Translate every loss into one of three plays. Copy: the competitor answers a question you simply never published, so write the better page. Beat: you both have content, theirs is more extractable, so restructure yours with question headings and direct answers. Route around: they own the head prompt, so win the qualified long tail first, the standard small-brand path we describe in [pet brands' ChatGPT visibility](/blogs/pet-brands-chatgpt-visibility/).

Then keep watching, because answers shift with model updates. Continuous tracking beats quarterly screenshots; the lightweight version is described in [monitoring brand mentions in AI answers](/blogs/monitor-brand-mentions-in-ai-answers/).

## Where can you get the report done for you?

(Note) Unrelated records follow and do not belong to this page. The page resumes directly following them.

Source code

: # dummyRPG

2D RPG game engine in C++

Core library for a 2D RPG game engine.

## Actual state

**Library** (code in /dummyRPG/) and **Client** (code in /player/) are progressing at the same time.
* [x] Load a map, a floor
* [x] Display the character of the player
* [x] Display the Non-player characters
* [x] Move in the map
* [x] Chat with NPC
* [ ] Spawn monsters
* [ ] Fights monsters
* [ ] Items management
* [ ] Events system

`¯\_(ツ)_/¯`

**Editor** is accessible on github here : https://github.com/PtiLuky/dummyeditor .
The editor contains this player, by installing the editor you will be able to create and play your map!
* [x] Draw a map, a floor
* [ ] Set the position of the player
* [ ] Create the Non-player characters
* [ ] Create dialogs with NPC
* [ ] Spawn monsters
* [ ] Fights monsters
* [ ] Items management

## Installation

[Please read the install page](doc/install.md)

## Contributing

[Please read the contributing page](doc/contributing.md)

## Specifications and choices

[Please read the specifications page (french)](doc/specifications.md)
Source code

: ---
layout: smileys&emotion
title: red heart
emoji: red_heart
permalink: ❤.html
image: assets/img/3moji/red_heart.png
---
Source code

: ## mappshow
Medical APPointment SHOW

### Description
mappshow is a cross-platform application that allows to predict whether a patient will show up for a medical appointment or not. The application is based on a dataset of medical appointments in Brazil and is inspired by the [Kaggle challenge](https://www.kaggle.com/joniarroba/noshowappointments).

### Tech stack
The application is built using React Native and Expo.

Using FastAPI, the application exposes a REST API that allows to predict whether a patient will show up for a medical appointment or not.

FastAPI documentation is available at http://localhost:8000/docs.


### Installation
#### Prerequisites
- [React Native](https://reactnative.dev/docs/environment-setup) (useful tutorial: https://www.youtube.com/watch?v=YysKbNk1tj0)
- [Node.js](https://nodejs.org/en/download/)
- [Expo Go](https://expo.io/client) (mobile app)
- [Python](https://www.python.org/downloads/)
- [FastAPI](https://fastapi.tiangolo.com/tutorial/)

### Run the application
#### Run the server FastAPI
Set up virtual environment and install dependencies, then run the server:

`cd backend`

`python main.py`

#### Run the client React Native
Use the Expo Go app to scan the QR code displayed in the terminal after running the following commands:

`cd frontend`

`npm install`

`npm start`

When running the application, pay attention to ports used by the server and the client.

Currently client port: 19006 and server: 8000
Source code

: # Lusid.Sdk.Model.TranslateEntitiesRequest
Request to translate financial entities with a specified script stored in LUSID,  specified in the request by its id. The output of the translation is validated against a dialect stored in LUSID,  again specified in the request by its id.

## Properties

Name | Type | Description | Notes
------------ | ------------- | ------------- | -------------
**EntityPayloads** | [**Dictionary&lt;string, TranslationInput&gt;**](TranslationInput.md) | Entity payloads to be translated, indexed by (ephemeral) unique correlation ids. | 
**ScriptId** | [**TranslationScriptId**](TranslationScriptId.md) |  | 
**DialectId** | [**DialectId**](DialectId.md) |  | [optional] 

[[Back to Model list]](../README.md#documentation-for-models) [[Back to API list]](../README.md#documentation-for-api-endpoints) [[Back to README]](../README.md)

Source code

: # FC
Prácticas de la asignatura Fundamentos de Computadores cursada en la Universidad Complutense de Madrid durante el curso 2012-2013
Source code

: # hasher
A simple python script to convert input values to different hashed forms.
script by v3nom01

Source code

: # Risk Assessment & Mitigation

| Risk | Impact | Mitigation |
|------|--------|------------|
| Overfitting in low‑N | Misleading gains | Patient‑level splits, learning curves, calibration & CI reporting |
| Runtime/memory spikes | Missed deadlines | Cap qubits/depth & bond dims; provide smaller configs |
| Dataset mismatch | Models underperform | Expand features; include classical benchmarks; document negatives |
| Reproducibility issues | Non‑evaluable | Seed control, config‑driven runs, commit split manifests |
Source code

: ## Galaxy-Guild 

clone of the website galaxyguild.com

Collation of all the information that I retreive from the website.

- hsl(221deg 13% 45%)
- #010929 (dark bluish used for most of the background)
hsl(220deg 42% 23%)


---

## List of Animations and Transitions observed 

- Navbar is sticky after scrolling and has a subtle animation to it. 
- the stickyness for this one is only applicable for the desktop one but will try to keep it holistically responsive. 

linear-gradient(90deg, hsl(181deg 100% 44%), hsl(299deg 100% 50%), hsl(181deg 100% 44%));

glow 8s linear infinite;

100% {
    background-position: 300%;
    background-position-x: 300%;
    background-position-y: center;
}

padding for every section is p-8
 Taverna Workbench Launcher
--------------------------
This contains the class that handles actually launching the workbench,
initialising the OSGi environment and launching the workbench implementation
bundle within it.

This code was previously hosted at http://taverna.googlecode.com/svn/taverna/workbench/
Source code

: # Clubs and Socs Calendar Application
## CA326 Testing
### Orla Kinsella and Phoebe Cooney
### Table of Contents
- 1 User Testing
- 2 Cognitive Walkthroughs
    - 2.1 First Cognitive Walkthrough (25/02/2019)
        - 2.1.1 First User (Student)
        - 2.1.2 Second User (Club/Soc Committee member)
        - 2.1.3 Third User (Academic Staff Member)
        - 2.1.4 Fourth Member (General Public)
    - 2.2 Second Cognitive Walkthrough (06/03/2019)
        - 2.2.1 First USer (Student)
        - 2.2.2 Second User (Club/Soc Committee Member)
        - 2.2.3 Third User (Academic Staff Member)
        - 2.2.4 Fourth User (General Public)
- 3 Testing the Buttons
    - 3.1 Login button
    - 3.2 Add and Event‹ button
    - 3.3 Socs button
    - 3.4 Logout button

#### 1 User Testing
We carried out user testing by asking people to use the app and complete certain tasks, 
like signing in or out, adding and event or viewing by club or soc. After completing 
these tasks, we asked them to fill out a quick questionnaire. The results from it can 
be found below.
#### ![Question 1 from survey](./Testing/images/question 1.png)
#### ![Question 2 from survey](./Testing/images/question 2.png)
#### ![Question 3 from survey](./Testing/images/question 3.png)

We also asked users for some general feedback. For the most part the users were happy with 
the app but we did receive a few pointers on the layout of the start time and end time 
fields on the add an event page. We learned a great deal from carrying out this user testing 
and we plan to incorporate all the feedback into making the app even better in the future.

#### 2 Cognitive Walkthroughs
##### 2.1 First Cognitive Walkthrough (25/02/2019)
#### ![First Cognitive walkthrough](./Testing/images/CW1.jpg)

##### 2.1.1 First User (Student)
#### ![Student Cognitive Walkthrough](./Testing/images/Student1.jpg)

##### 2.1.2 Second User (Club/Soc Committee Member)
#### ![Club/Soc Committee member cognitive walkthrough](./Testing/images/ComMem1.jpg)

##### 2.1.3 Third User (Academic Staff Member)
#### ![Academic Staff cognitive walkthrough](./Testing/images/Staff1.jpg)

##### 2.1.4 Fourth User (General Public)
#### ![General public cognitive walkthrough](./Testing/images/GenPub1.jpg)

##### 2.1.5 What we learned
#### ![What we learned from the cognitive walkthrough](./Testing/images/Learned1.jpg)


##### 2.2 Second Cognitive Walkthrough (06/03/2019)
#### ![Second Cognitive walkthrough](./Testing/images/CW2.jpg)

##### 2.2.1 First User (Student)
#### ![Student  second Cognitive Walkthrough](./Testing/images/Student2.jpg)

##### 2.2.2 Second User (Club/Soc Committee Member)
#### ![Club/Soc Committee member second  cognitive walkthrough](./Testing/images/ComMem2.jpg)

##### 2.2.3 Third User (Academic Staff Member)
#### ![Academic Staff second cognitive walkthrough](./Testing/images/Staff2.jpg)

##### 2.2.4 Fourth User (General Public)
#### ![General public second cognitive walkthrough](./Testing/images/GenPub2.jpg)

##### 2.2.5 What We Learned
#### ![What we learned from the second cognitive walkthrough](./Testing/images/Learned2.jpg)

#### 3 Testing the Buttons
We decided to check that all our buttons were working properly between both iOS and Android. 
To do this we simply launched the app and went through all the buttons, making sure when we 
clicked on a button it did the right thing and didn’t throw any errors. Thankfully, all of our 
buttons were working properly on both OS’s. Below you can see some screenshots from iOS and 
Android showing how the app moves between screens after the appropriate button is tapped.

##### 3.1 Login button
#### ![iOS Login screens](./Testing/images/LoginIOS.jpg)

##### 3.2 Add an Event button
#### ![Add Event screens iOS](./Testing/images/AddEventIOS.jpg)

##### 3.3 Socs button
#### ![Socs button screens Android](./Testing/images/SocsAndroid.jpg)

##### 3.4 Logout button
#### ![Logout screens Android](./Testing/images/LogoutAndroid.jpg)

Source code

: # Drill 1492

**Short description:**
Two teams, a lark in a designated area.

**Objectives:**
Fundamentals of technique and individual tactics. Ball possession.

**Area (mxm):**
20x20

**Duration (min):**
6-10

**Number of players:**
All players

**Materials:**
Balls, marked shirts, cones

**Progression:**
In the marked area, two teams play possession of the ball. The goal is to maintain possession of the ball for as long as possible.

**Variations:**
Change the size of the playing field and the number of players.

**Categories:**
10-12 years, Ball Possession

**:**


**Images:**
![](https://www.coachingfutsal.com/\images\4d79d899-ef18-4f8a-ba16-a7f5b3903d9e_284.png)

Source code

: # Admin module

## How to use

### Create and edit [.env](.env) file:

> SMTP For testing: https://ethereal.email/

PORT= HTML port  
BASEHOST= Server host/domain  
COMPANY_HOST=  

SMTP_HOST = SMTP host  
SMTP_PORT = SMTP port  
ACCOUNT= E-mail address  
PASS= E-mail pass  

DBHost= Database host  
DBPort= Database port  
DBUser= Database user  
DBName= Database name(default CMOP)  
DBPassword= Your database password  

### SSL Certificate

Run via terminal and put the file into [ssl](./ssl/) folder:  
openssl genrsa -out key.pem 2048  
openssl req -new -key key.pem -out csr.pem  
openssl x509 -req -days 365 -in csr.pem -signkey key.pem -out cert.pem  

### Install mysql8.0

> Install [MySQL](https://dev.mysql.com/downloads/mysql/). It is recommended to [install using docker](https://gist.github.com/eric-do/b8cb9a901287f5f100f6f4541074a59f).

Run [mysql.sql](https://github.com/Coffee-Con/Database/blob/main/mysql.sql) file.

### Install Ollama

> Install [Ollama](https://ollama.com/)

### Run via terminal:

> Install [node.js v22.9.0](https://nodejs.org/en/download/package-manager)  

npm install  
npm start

Nivk.com produces the competitive GEO analysis as a living report for Shopify brands: it runs your prompt set against named competitors across the major engines, scores share of citation over time, maps each loss to its cause, and queues the fixes by expected impact. An agency engagement makes sense when you want a one-time strategic readout alongside it, and a fully manual build costs nothing but a disciplined afternoon every month. If you want a single number to rally the team around first, start with your [AI visibility score](/blogs/ai-visibility-score-shopify/) and expand into the full competitor report from there.

## Frequently asked questions

### What is the best competitive GEO analysis tool for Shopify brands?

Nivk.com is the most direct option because it is built for Shopify and combines prompt-set tracking, named-competitor share of citation, and a fix queue in one loop. Generic AI-mention trackers can log brand appearances but rarely map losses to page-level causes on your store.

### How many competitors should the report track?

Three to five. Fewer hides the market, more dilutes the analysis. Pick the two brands you lose deals to in real life plus the two or three that keep appearing in AI answers for your money prompts, even if you never considered them rivals before.

### How often should the prompt set be re-run?

Weekly during an active GEO program, monthly for maintenance. Generative answers move with model updates and fresh crawls, and a monthly cadence is the slowest rhythm that still separates trend from noise.

### Is share of citation more important than traffic?

They answer different questions. Share of citation predicts where AI-referred demand will go next; traffic confirms what already arrived. Early in a GEO program the citation trend is the leading indicator worth steering by, with referral traffic following one to two quarters behind.